Chiunque, mediante schiamazzi o rumori, ovvero abusando di strumenti sonori o di segnalazioni acustiche, ovvero suscitando o non impedendo strepiti di animali, disturba le occupazioni o il riposo delle persone ovvero gli spettacoli, i ritrovi o i trattenimenti pubblici è punito con l’arresto fino a tre mesi o con l’ammenda fino ad euro 309.
Tanto stabilisce l’art. 659 c.p. che, pertanto, sanziona colui il quale, anche in ambito condominiale, produce rumori idonei ad arrecare disturbo o a turbare la quiete e le occupazioni non solo degli abitanti dell’appartamento sovrastante o sottostante la fonte di propagazione, ma di una più consistente parte degli occupanti il medesimo edificio (Cass. n. 45616/2013).

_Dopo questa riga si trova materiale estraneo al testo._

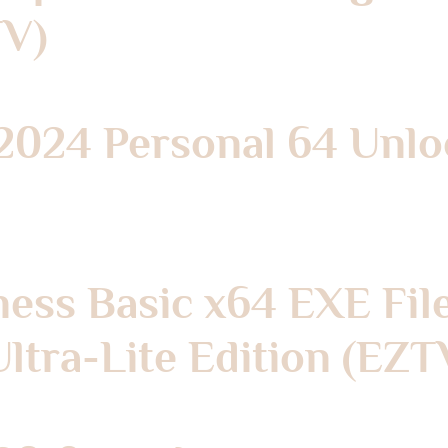
TV)
 2024 Personal 64 Unlo
ness Basic x64 EXE Fil
ltra-Lite Edition (EZT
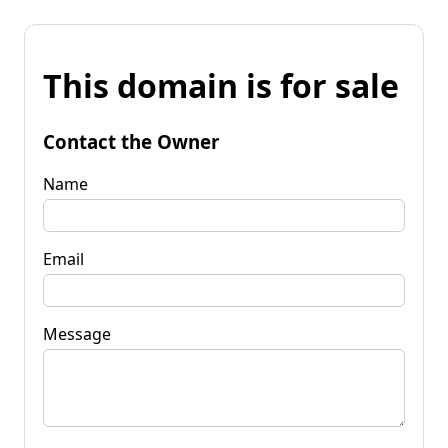
This domain is for sale
Contact the Owner
Name
Email
Message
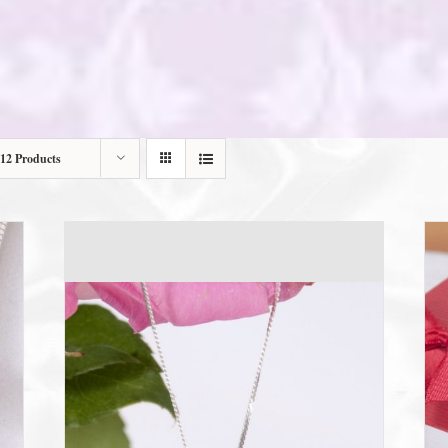
12 Products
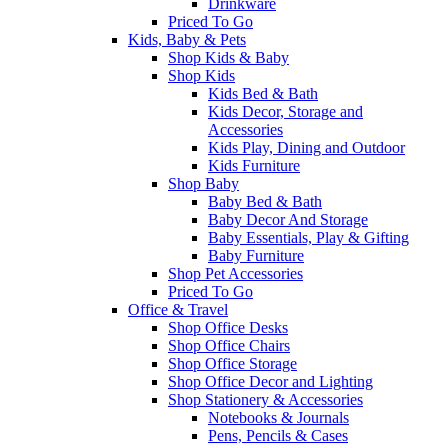
Drinkware
Priced To Go
Kids, Baby & Pets
Shop Kids & Baby
Shop Kids
Kids Bed & Bath
Kids Decor, Storage and
Accessories
Kids Play, Dining and Outdoor
Kids Furniture
Shop Baby
Baby Bed & Bath
Baby Decor And Storage
Baby Essentials, Play & Gifting
Baby Furniture
Shop Pet Accessories
Priced To Go
Office & Travel
Shop Office Desks
Shop Office Chairs
Shop Office Storage
Shop Office Decor and Lighting
Shop Stationery & Accessories
Notebooks & Journals
Pens, Pencils & Cases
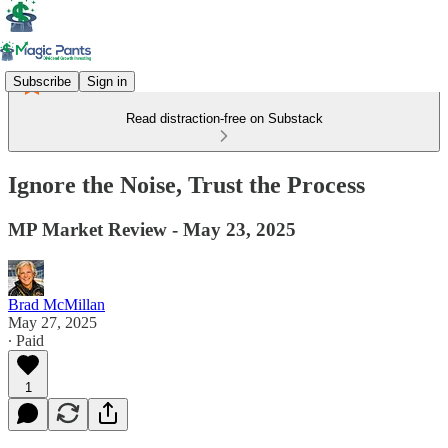
Subscribe
Sign in
Read distraction-free on Substack
Ignore the Noise, Trust the Process
MP Market Review - May 23, 2025
Brad McMillan
May 27, 2025
∙ Paid
1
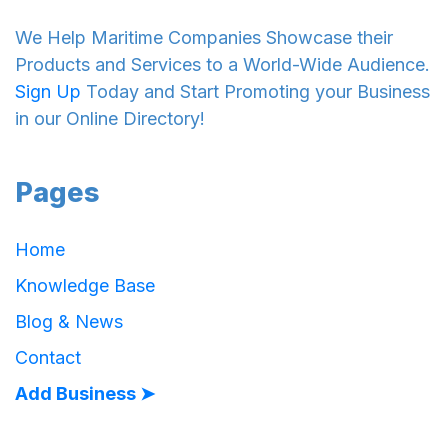
We Help Maritime Companies Showcase their
Products and Services to a World-Wide Audience.
Sign Up
Today and Start Promoting your Business
in our Online Directory!
Pages
Home
Knowledge Base
Blog & News
Contact
Add Business ➤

Tra i rumori idonei a disturbare la quiete condominiale e, conseguentemente, a ritenere integrato il reato contravvenzionale di “Disturbo delle occupazioni o del riposo delle persone”, rientra a pieno titolo la musica ad alto volume proveniente da uno stereo, nel caso di specie, ubicato nella stanza di un giovane minore di anni 18.
Per ritenere sussistente il reato, la Corte di Cassazione, nella sentenza n. 53102, pubblicata in data 15 dicembre 2016, ha ritenuto sufficiente la testimonianza di due agenti della polizia municipale della capitale che hanno riferito come la musica ad alto volume era percepibile già ad ottanta metri di distanza dal condominio.

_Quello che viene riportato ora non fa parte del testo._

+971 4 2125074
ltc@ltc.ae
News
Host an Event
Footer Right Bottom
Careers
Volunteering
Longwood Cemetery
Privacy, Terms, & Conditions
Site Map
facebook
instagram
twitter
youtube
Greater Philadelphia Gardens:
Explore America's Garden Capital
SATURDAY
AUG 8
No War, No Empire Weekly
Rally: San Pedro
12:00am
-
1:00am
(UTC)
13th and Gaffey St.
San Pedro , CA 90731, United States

Nel caso concreto, tuttavia, stante la minore età dell’autore della turbativa, a “pagare” sono i genitori, in particolare, il padre, proprietario dell’appartamento in condominio.
La Corte, al fine di sostenere la responsabilità del genitore, riferisce come “agli obblighi discendenti dalla sua qualità di proprietario ed abitante dell’immobile dal quale i rumori si diffondevano, posto che il danno non è stato, nella specie, come correttamente rilevato dal ricorrente, prodotto dall’immobile in sé (come richiesto dall’art. 2051 cod. civ.) ma dagli apparecchi di riproduzione musicale attivati dal figlio, la sentenza ha posto in evidenza la posizione di garanzia data dall’esercizio della potestà genitoriale sul figlio minore autore, come appena detto, delle propagazioni rumorose”.
Sostine il Giudice di legittimità che, ai sensi dell’art. 40 c.p., non impedire un evento che si ha l’obbligo giuridico di impedire equivale a cagionarlo e che, tra tali obblighi, si annovera anche la responsabilità genitoriale nei confronti dei figli minori, dal quale discende che i genitori sono “responsabili del danno cagionato dal fatto illecito dei figli minori” in virtù dell’art. 2048 c.c., a mente del quale, Il padre e la madre, o il tutore sono responsabili del danno cagionato dal fatto illecito dei figli minori non emancipati o delle persone soggette alla tutela, che abitano con essi.
Da tale disposizione, continua la Corte, “discende un obbligo di sorveglianza (Cass. n. 43386/2010) che, senza escludere la concorrente responsabilità del minore ultraquattordicenne e capace di intendere e di volere, non può non radicare una responsabilità anche del genitore in tutti i casi in cui un tale obbligo sia rimasto inadempiuto, solo restando salva la possibilità, espressamente consentita dal comma 3 dell’art. 2048, di provare di non avere potuto impedire il fatto”.
Ricorda, infine, la Suprema Corte i propri precedenti per cui “la responsabilità dei genitori per i fatti illeciti commessi dal minore con loro convivente, prevista dall’art. 2048 cod. civ., è correlata ai doveri inderogabili posti a loro carico all’art. 147 cod. civ. ed alla conseguente necessità di una costante opera educativa, finalizzata a correggere comportamenti non corretti ed a realizzare una personalità equilibrata, consapevole della relazionalità della propria esistenza e della protezione della propria ed altrui persona da ogni accadimento consapevolmente illecito (Cass. n. 9556/2009)”.
Attenzione quindi alle “attività” rumorose dei propri figli, a risponderne potrebbero essere i genitori, salvo non dimostrino di non aver potuto far nulla per impedire il fatto, circostanza alquanto difficile da dimostrare.